Was immer man sich zuvor unter „Theaterparcours“ vorgestellt haben mag – das hier ist zweifellos etwas komplett anderes. Burkhard C. Kosminski, der Intendant der Schauspielsparte, hat hier in den Theatergebäuden ein großes Gesamtkunstwerk geschaffen. Zwölf Stationen wollen erlebt sein, sie sind verteilt keineswegs nur auf die Bühnen und die Foyers. Es geht tief hinab und hinein in die Häuser, über Treppen und Stiege, durch kleine Studios und große Hallen. Die allermeisten Besucher werden ihre Theater überhaupt das allererste Mal so erleben. Es ist im besten Sinne ein Abenteuer.
Alle spielen, alles spielt
Schon nach der dritten Station hat man jede Orientierung verloren. Große und kleine Türen gehen auf, Wände verschieben sich, Licht scheint auf oder erlischt. Es geht vorbei an Kisten und Kästen, an heilen und an kaputten Stühlen, an Zeichen und Schriften. Und mittendrin in diesem Zauberreich Musik, Tanz, Gesang, Text, Spiel. Trommeln dröhnen, Bässe wummern, Bilder scheinen auf, Spiegel werden durchsichtig, feiner Gesang von irgendwoher. Alle spielen. Alles spielt.
Nein, genauer möchte man hier nicht werden. Es wäre schade um jede Überraschung, die man einem Zuschauer nehmen würde. Und für alle anderen, die Allzu vielen, die das alles nie werden sehen können, weil die Kartenzahl nur so klein ist, wäre eine genauere Beschreibung geradezu gemein. Nur so viel sei verraten: Es ist eigentlich alles dabei, von Shakespeare über Büchner und Beckett bis Bernhard; es gibt Cranko, Clug und Novitzky, es gibt Wagner, Brahms, Mussorgski und Purcell. Am Anfang der Wanderung überlegt man immer noch, ob einem zum gerade Erlebten auch der richtige Name des Komponisten, Dichter oder Choreografen einfällt. Aber irgendwann hört man auf mit diesem Schulunterricht. Man muss das alles nicht sofort zuordnen und für sich erklären können. Es steht für sich. Es ist der reine, für nichts in der Welt zu begründende und mit Freude erfüllende Genuss.

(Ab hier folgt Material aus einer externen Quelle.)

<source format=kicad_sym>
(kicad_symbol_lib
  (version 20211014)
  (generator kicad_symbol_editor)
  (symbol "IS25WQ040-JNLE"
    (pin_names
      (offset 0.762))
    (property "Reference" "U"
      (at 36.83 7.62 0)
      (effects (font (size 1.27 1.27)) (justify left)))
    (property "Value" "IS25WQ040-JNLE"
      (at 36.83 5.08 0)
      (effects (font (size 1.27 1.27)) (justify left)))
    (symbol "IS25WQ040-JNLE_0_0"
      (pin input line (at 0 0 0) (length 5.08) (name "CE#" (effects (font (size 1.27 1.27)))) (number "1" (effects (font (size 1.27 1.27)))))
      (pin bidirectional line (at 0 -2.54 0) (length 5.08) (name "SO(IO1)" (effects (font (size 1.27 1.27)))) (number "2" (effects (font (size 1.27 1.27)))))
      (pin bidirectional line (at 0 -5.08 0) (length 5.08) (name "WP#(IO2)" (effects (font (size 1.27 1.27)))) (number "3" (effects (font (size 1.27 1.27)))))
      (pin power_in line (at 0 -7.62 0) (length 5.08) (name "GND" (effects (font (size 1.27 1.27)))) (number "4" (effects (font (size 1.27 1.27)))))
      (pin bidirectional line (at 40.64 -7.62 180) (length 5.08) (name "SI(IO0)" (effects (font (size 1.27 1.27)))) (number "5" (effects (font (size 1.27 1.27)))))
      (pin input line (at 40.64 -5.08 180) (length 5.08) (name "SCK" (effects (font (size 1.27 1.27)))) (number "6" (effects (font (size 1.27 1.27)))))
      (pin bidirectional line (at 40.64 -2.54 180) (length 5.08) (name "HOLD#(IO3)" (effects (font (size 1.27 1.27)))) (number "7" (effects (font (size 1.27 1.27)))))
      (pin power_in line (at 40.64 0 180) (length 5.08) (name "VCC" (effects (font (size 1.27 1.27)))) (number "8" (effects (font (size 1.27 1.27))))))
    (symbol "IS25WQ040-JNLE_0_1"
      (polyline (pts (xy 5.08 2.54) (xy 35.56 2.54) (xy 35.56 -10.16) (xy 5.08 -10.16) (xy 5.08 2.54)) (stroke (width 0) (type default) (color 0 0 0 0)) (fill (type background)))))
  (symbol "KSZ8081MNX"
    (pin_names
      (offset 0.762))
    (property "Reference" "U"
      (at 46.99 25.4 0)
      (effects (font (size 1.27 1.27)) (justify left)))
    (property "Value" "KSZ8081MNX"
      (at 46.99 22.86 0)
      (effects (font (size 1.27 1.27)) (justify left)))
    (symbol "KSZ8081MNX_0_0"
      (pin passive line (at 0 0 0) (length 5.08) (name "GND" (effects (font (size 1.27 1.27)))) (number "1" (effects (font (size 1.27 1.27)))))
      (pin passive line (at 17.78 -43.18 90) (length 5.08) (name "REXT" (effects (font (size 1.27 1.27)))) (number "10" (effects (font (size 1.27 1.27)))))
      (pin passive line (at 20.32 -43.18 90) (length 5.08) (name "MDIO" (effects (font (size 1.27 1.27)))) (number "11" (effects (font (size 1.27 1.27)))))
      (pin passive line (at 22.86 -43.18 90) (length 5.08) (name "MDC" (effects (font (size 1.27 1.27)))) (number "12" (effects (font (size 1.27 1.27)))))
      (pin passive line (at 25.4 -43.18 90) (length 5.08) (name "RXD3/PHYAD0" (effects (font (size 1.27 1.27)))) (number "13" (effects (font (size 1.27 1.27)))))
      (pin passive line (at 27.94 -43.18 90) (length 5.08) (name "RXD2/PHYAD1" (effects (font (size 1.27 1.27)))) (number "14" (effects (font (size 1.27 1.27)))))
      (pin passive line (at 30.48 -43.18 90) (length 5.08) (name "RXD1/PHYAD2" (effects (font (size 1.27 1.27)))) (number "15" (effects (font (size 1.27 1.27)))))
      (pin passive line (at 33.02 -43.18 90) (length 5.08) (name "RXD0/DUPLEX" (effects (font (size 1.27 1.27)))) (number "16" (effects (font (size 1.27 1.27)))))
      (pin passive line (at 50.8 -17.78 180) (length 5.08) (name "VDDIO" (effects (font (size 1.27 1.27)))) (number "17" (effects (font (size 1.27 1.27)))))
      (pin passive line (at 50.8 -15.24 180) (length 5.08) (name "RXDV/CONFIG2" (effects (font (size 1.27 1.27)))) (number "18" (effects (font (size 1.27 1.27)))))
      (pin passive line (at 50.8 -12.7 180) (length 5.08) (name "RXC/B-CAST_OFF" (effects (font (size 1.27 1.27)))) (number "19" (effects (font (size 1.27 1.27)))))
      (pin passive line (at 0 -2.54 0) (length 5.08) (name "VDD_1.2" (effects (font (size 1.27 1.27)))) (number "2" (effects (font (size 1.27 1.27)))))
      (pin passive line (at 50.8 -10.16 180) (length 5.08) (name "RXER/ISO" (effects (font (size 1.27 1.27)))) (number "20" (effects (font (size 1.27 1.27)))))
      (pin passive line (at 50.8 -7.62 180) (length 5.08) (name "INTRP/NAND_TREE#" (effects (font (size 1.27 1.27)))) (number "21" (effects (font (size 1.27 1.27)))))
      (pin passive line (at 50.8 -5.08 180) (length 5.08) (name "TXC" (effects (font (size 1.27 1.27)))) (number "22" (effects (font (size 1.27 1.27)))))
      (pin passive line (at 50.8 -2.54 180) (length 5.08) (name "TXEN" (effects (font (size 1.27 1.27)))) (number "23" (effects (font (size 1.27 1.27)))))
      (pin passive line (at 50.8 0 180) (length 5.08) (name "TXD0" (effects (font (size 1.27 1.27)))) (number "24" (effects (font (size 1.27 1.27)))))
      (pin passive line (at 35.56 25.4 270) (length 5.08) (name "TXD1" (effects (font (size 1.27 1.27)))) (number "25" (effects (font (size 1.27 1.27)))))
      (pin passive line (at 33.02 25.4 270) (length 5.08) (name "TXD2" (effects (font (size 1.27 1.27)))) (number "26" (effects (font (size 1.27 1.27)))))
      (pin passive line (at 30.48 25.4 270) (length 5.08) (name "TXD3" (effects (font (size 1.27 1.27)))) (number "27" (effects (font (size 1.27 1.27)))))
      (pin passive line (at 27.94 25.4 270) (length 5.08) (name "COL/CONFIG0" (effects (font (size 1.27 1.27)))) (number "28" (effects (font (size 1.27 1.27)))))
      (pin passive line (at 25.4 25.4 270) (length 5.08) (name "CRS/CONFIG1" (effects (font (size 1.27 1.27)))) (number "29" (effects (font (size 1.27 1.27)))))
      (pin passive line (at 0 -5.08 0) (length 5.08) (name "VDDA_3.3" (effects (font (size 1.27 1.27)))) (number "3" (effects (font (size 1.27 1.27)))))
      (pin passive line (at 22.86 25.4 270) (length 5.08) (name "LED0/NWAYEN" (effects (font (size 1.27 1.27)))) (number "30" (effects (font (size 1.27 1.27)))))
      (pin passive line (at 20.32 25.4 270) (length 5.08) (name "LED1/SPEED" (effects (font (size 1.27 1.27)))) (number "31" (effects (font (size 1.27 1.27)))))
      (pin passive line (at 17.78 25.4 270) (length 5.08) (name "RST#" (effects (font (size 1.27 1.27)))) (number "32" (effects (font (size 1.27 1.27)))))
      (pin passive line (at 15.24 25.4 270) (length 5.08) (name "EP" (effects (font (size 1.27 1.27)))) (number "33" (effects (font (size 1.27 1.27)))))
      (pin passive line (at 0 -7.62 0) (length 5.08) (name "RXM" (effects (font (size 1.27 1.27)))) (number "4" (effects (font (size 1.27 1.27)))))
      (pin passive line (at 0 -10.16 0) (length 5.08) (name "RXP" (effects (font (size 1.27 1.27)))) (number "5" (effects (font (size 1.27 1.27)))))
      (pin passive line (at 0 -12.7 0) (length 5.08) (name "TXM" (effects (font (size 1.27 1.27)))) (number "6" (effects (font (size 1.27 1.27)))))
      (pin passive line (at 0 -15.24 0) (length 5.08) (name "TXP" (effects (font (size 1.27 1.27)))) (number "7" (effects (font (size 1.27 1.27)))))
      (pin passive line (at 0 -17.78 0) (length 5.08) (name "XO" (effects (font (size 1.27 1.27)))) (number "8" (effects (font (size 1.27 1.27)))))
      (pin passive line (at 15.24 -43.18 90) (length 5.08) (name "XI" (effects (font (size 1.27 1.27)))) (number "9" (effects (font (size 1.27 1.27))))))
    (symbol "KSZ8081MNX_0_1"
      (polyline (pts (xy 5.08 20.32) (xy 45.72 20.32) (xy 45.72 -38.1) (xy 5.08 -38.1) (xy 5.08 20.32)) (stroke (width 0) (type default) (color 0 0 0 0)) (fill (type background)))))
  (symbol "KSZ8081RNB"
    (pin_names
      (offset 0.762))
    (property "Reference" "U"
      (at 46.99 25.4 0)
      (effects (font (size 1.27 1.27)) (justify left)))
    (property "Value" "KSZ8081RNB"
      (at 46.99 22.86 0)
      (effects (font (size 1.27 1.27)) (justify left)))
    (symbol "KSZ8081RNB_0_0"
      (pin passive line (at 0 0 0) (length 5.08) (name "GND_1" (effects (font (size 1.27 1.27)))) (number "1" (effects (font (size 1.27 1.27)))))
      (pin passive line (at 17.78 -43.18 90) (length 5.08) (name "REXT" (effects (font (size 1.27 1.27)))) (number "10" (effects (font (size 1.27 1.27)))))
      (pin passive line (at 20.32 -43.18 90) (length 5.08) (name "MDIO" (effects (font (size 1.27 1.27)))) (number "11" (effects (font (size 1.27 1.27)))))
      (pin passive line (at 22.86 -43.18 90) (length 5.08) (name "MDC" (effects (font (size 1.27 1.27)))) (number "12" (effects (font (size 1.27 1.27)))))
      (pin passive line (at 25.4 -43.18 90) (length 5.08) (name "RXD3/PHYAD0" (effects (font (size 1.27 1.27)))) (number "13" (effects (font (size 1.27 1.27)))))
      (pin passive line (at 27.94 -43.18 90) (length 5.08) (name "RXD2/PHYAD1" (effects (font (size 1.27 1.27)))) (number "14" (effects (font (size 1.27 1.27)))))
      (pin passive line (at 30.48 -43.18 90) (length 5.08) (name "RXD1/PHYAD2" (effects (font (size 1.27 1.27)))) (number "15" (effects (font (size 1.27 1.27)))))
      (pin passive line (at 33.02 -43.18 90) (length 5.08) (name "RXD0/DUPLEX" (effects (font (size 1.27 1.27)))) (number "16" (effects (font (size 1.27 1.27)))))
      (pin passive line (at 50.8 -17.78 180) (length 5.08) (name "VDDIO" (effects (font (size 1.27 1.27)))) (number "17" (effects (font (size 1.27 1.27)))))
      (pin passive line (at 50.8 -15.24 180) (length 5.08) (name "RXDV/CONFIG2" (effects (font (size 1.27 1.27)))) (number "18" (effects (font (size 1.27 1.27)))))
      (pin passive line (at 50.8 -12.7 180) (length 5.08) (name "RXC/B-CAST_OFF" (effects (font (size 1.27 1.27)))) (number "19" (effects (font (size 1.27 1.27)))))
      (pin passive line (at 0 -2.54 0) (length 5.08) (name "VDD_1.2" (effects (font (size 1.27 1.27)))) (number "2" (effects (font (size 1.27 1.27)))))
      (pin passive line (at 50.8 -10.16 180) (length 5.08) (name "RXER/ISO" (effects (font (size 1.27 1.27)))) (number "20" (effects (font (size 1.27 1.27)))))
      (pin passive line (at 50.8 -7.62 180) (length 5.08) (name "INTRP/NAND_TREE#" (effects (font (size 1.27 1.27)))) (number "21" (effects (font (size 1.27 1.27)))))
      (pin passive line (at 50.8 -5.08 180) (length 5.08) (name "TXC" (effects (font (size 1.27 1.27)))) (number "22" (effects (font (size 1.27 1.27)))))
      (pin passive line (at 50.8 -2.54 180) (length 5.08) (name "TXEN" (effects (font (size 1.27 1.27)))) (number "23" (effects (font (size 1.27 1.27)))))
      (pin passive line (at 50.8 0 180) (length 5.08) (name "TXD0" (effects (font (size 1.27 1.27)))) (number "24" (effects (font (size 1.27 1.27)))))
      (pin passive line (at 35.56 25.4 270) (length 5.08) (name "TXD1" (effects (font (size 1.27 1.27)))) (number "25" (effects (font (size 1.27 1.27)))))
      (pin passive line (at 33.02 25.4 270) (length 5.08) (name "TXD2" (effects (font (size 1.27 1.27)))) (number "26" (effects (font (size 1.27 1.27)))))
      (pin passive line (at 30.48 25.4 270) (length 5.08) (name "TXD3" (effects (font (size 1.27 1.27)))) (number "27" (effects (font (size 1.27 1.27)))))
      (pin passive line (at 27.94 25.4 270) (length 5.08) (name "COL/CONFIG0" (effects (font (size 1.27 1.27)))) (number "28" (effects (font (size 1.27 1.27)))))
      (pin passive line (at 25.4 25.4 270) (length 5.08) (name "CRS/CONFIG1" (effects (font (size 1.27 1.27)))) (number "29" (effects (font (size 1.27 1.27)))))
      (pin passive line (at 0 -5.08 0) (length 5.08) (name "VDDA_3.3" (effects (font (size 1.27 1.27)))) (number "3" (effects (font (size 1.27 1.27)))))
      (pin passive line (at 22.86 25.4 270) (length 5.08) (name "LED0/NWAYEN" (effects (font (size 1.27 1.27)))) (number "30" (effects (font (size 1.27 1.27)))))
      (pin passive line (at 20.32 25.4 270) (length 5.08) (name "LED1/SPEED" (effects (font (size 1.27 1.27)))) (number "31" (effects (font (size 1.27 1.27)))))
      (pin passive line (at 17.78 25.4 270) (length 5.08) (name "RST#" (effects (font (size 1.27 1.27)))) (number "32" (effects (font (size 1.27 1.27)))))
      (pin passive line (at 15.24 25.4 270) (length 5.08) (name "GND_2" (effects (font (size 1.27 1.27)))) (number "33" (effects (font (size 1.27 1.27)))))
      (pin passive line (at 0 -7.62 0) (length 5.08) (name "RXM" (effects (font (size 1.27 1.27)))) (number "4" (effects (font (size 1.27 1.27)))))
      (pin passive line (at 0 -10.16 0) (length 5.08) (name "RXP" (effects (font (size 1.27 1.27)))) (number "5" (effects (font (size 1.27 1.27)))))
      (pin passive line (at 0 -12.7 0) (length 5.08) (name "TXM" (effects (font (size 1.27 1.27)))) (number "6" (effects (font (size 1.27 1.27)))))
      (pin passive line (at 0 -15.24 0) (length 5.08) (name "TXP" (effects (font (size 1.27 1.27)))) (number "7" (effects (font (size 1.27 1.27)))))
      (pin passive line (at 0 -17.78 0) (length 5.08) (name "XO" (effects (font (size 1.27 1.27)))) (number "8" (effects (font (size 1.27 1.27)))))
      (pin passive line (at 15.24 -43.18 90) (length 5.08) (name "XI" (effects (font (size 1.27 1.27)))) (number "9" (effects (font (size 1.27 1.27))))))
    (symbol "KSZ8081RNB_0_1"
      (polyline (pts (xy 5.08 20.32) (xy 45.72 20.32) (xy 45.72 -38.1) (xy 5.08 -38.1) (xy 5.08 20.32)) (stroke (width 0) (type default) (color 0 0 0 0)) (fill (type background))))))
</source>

Der Künstler braucht den Zuschauer
Viele Gäste dieses Parcours werden ihr Staatstheater auch erstmals als eine große Produktionsstätte erleben. Hinter der Bühne, in den langen Gassen erleben wir uns wie in einer Fabrik. Aber hier werden eben keine Waren für den mittelfristigen Verbrauch produziert, sondern die Kunst für den Augenblick, für das analoge Hier und Jetzt. Das ist die große Corona-Lehre dieses großen Abends: Der Künstler braucht den Zuschauer, der Zuschauer braucht den Künstler. Das ist die ganze Magie, der schöne Reichtum.
Und noch eine Lehre haben diese 75 Minuten: Ja, das Publikum sehnt sich gerade riesig zurück nach seinem Theater. Aber andersherum ist es ganz genauso: Das Theater sehnt sich unglaublich nach seinem Publikum. Corona, weiche!